Top of Records

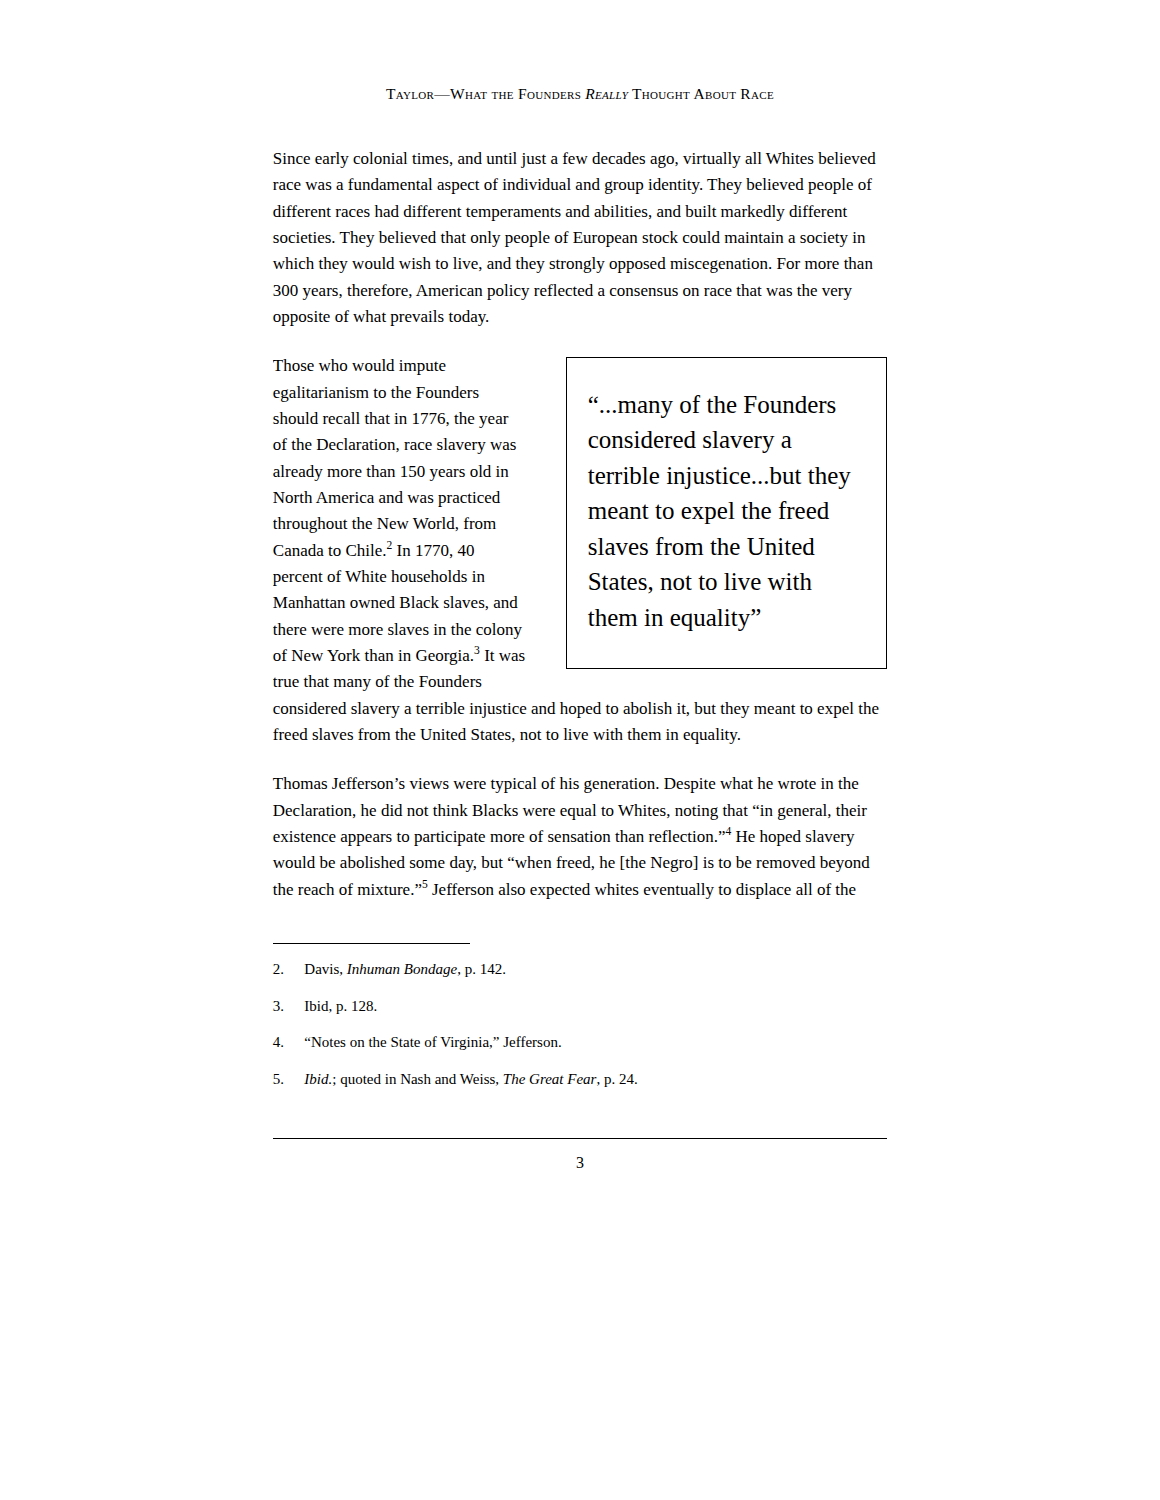Taylor—What the Founders Really Thought About Race
Since early colonial times, and until just a few decades ago, virtually all Whites believed race was a fundamental aspect of individual and group identity. They believed people of different races had different temperaments and abilities, and built markedly different societies. They believed that only people of European stock could maintain a society in which they would wish to live, and they strongly opposed miscegenation. For more than 300 years, therefore, American policy reflected a consensus on race that was the very opposite of what prevails today.
“...many of the Founders considered slavery a terrible injustice...but they meant to expel the freed slaves from the United States, not to live with them in equality”
Those who would impute egalitarianism to the Founders should recall that in 1776, the year of the Declaration, race slavery was already more than 150 years old in North America and was practiced throughout the New World, from Canada to Chile.2 In 1770, 40 percent of White households in Manhattan owned Black slaves, and there were more slaves in the colony of New York than in Georgia.3 It was true that many of the Founders considered slavery a terrible injustice and hoped to abolish it, but they meant to expel the freed slaves from the United States, not to live with them in equality.
Thomas Jefferson’s views were typical of his generation. Despite what he wrote in the Declaration, he did not think Blacks were equal to Whites, noting that “in general, their existence appears to participate more of sensation than reflection.”4 He hoped slavery would be abolished some day, but “when freed, he [the Negro] is to be removed beyond the reach of mixture.”5 Jefferson also expected whites eventually to displace all of the
2. Davis, Inhuman Bondage, p. 142.
3. Ibid, p. 128.
4.“Notes on the State of Virginia,” Jefferson.
5. Ibid.; quoted in Nash and Weiss, The Great Fear, p. 24.
3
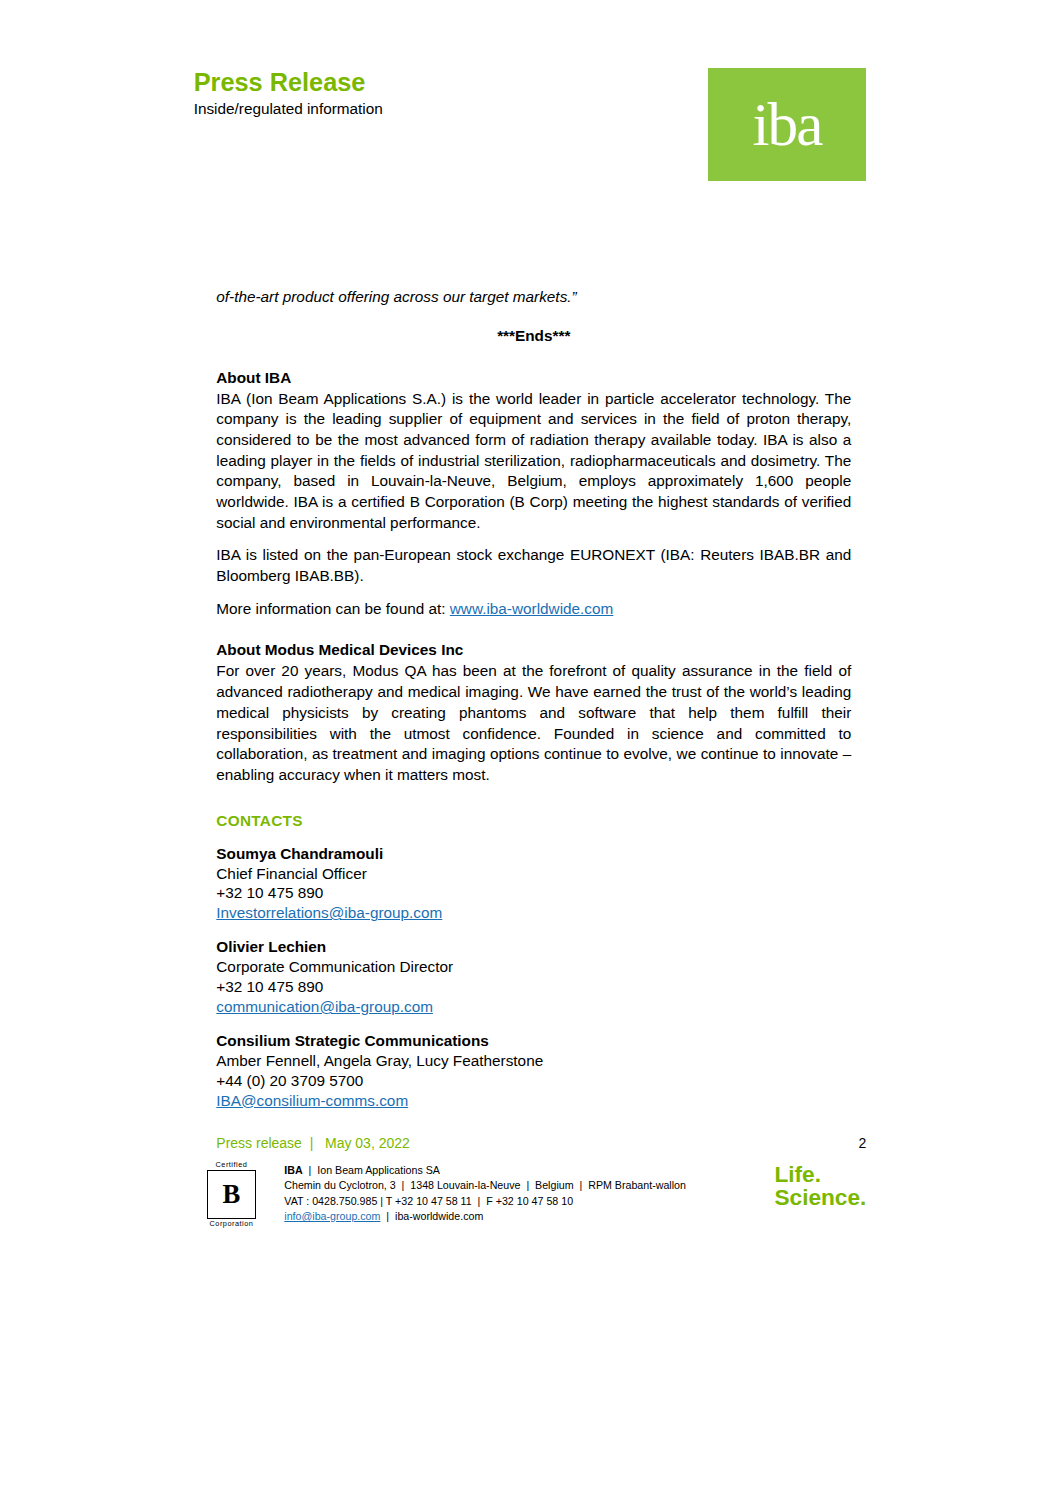Press Release
Inside/regulated information
iba
of-the-art product offering across our target markets.”
***Ends***
About IBA
IBA (Ion Beam Applications S.A.) is the world leader in particle accelerator technology. The company is the leading supplier of equipment and services in the field of proton therapy, considered to be the most advanced form of radiation therapy available today. IBA is also a leading player in the fields of industrial sterilization, radiopharmaceuticals and dosimetry. The company, based in Louvain-la-Neuve, Belgium, employs approximately 1,600 people worldwide. IBA is a certified B Corporation (B Corp) meeting the highest standards of verified social and environmental performance.
IBA is listed on the pan-European stock exchange EURONEXT (IBA: Reuters IBAB.BR and Bloomberg IBAB.BB).
More information can be found at: www.iba-worldwide.com
About Modus Medical Devices Inc
For over 20 years, Modus QA has been at the forefront of quality assurance in the field of advanced radiotherapy and medical imaging. We have earned the trust of the world’s leading medical physicists by creating phantoms and software that help them fulfill their responsibilities with the utmost confidence. Founded in science and committed to collaboration, as treatment and imaging options continue to evolve, we continue to innovate – enabling accuracy when it matters most.
CONTACTS
Soumya Chandramouli
Chief Financial Officer
+32 10 475 890
Investorrelations@iba-group.com
Olivier Lechien
Corporate Communication Director
+32 10 475 890
communication@iba-group.com
Consilium Strategic Communications
Amber Fennell, Angela Gray, Lucy Featherstone
+44 (0) 20 3709 5700
IBA@consilium-comms.com
Press release | May 03, 2022 2
Certified
B
Corporation
IBA | Ion Beam Applications SA
Chemin du Cyclotron, 3 | 1348 Louvain-la-Neuve | Belgium | RPM Brabant-wallon
VAT : 0428.750.985 | T +32 10 47 58 11 | F +32 10 47 58 10
info@iba-group.com | iba-worldwide.com
Life.
Science.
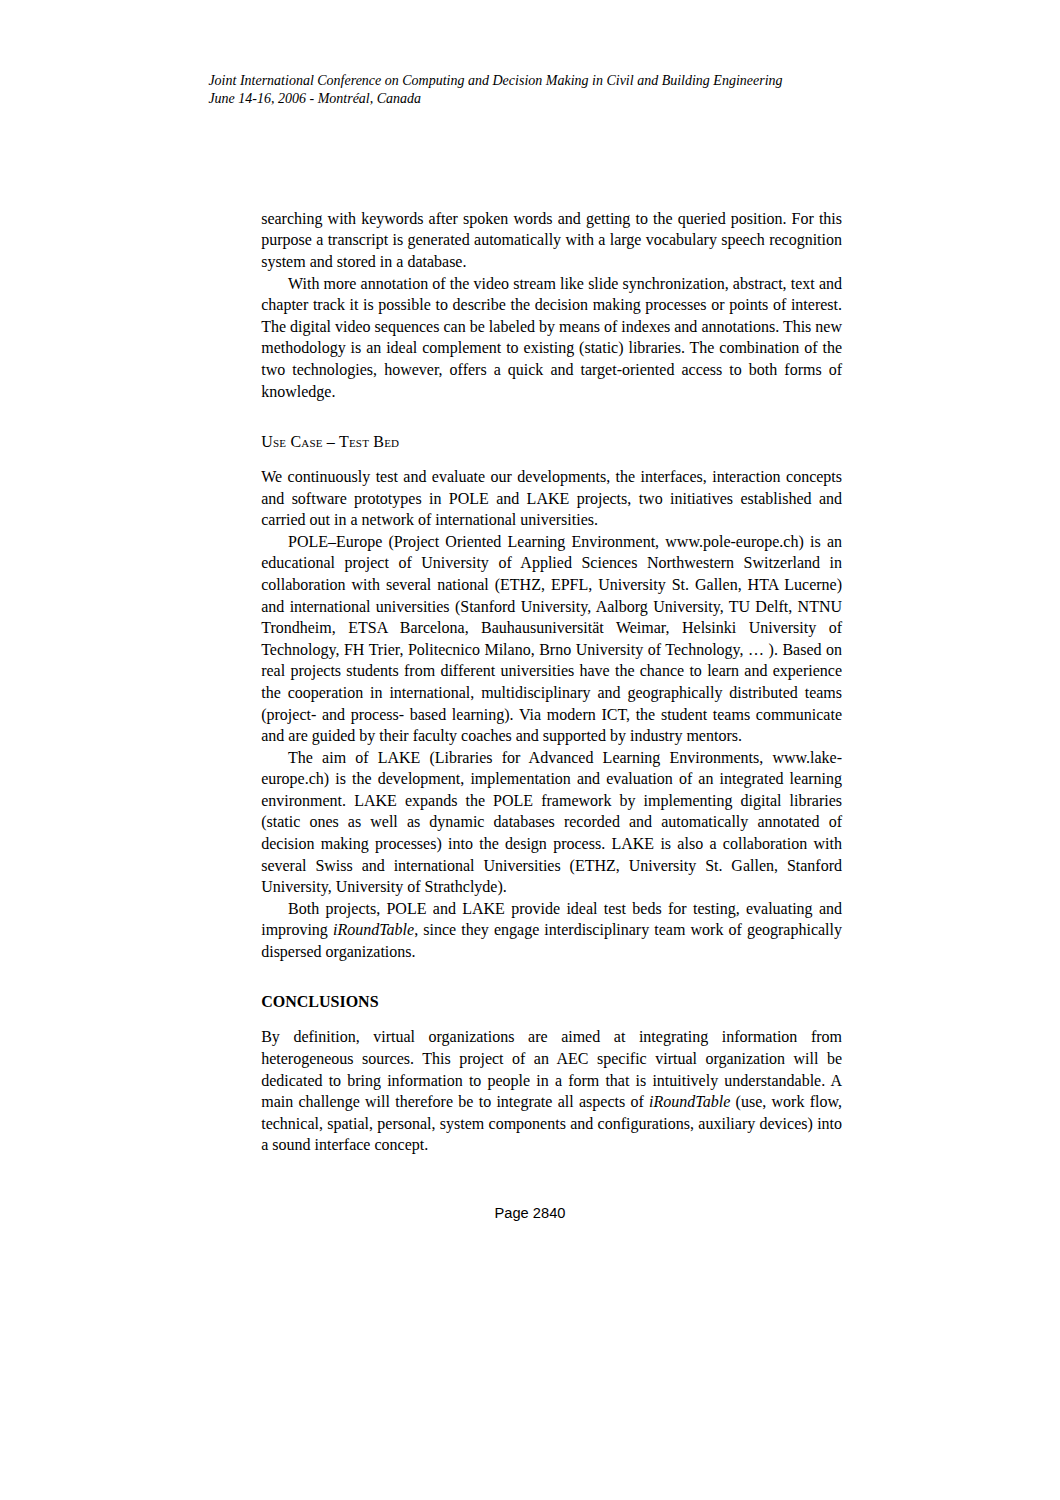Joint International Conference on Computing and Decision Making in Civil and Building Engineering
June 14-16, 2006 - Montréal, Canada
searching with keywords after spoken words and getting to the queried position. For this purpose a transcript is generated automatically with a large vocabulary speech recognition system and stored in a database.
With more annotation of the video stream like slide synchronization, abstract, text and chapter track it is possible to describe the decision making processes or points of interest. The digital video sequences can be labeled by means of indexes and annotations. This new methodology is an ideal complement to existing (static) libraries. The combination of the two technologies, however, offers a quick and target-oriented access to both forms of knowledge.
Use Case – Test Bed
We continuously test and evaluate our developments, the interfaces, interaction concepts and software prototypes in POLE and LAKE projects, two initiatives established and carried out in a network of international universities.
POLE–Europe (Project Oriented Learning Environment, www.pole-europe.ch) is an educational project of University of Applied Sciences Northwestern Switzerland in collaboration with several national (ETHZ, EPFL, University St. Gallen, HTA Lucerne) and international universities (Stanford University, Aalborg University, TU Delft, NTNU Trondheim, ETSA Barcelona, Bauhausuniversität Weimar, Helsinki University of Technology, FH Trier, Politecnico Milano, Brno University of Technology, … ). Based on real projects students from different universities have the chance to learn and experience the cooperation in international, multidisciplinary and geographically distributed teams (project- and process- based learning). Via modern ICT, the student teams communicate and are guided by their faculty coaches and supported by industry mentors.
The aim of LAKE (Libraries for Advanced Learning Environments, www.lake-europe.ch) is the development, implementation and evaluation of an integrated learning environment. LAKE expands the POLE framework by implementing digital libraries (static ones as well as dynamic databases recorded and automatically annotated of decision making processes) into the design process. LAKE is also a collaboration with several Swiss and international Universities (ETHZ, University St. Gallen, Stanford University, University of Strathclyde).
Both projects, POLE and LAKE provide ideal test beds for testing, evaluating and improving iRoundTable, since they engage interdisciplinary team work of geographically dispersed organizations.
CONCLUSIONS
By definition, virtual organizations are aimed at integrating information from heterogeneous sources. This project of an AEC specific virtual organization will be dedicated to bring information to people in a form that is intuitively understandable. A main challenge will therefore be to integrate all aspects of iRoundTable (use, work flow, technical, spatial, personal, system components and configurations, auxiliary devices) into a sound interface concept.
Page 2840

Bottom of Records

[What is needed] From the records above, copy only the lines starting with the line that holds "Use Case – Test Bed" and going on through the line that holds "We continuously test", exactly as written.

[Result]
Use Case – Test Bed
We continuously test and evaluate our developments, the interfaces, interaction concepts and software prototypes in POLE and LAKE projects, two initiatives established and carried out in a network of international universities.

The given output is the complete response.